>> begin QUOTED TEXT

Recently I attended a workshop on the impact of interparental hatred on children, where it was presented that children do not fare well in the presence of ongoing, high parental conflict, especially when they are drawn into the conflict. Research shows the longer the conflict goes on, the greater the damage to children. The damage can last into adulthood where they can have difficulties with intimate relationships and managing conflict. Interparental hatred, especially if it is entrenched, needs to be named – it is not just anger.
In my mediation work, supporting separated parents making plans for the care of their children, I have often experienced this conflict and there is sometimes even hatred. I often come across parents who are very nasty to each other when they separate. They really seem to hate each other. The way people can act and speak to each other with hatred really disturbs me because I know it is far from the truth of who they are inside. We are not born hating each other. Do babies hate anyone? When we are born, we are pure love, so human beings are naturally loving. So then, we perhaps need to ask, what do we allow to come through us, when how we are behaving is not truly us? And why do we let the anger, the poison, come through us? And why do many of us allow the hateful behaviour to go on?

>> end QUOTED TEXT
>> begin INFORMATION SHOWN

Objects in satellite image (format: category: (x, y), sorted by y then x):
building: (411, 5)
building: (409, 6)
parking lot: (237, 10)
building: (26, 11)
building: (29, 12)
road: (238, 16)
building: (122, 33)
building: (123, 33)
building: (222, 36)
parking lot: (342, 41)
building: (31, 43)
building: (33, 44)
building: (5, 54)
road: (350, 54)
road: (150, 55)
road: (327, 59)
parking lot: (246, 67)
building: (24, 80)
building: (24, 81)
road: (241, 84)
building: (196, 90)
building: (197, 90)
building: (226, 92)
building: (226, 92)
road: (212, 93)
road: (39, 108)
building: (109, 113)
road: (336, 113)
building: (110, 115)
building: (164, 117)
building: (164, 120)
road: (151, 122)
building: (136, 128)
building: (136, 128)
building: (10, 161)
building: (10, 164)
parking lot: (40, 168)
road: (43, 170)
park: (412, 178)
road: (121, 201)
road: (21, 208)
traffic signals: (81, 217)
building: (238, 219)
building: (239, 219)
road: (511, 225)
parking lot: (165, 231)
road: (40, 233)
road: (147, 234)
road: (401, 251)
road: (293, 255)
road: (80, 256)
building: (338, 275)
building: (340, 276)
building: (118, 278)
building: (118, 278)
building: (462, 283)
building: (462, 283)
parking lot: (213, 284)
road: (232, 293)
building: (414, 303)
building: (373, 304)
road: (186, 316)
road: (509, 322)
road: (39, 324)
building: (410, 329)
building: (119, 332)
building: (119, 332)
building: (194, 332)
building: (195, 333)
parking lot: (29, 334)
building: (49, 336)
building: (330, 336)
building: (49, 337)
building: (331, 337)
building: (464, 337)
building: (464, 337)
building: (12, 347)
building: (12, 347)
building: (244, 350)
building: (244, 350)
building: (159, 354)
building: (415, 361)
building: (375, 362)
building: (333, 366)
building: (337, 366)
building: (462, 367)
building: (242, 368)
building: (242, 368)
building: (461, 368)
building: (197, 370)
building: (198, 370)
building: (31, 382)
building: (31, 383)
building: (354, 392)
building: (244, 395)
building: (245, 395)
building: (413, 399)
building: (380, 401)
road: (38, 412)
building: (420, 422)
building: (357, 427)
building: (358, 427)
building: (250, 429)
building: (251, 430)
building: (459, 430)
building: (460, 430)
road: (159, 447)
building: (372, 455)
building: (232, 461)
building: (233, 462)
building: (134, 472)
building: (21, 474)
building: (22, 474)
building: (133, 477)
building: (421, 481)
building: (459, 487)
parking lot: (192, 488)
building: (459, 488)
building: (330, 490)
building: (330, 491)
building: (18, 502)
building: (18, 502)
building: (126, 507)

>> end INFORMATION SHOWN

> [REQUIRED WORK]
1. According to the passage on interparental hatred, what makes the damage to children greater?
2. Print the rows of mapped objects exactly, starting with the first row and going on through the line with "road: (350, 54)", both included.
The passage on interparental hatred and the rows of mapped objects are unrelated material.

> [ANSWERS]
1. The longer the conflict goes on, the greater the damage to children.

2.
Objects in satellite image (format: category: (x, y), sorted by y then x):
building: (411, 5)
building: (409, 6)
parking lot: (237, 10)
building: (26, 11)
building: (29, 12)
road: (238, 16)
building: (122, 33)
building: (123, 33)
building: (222, 36)
parking lot: (342, 41)
building: (31, 43)
building: (33, 44)
building: (5, 54)
road: (350, 54)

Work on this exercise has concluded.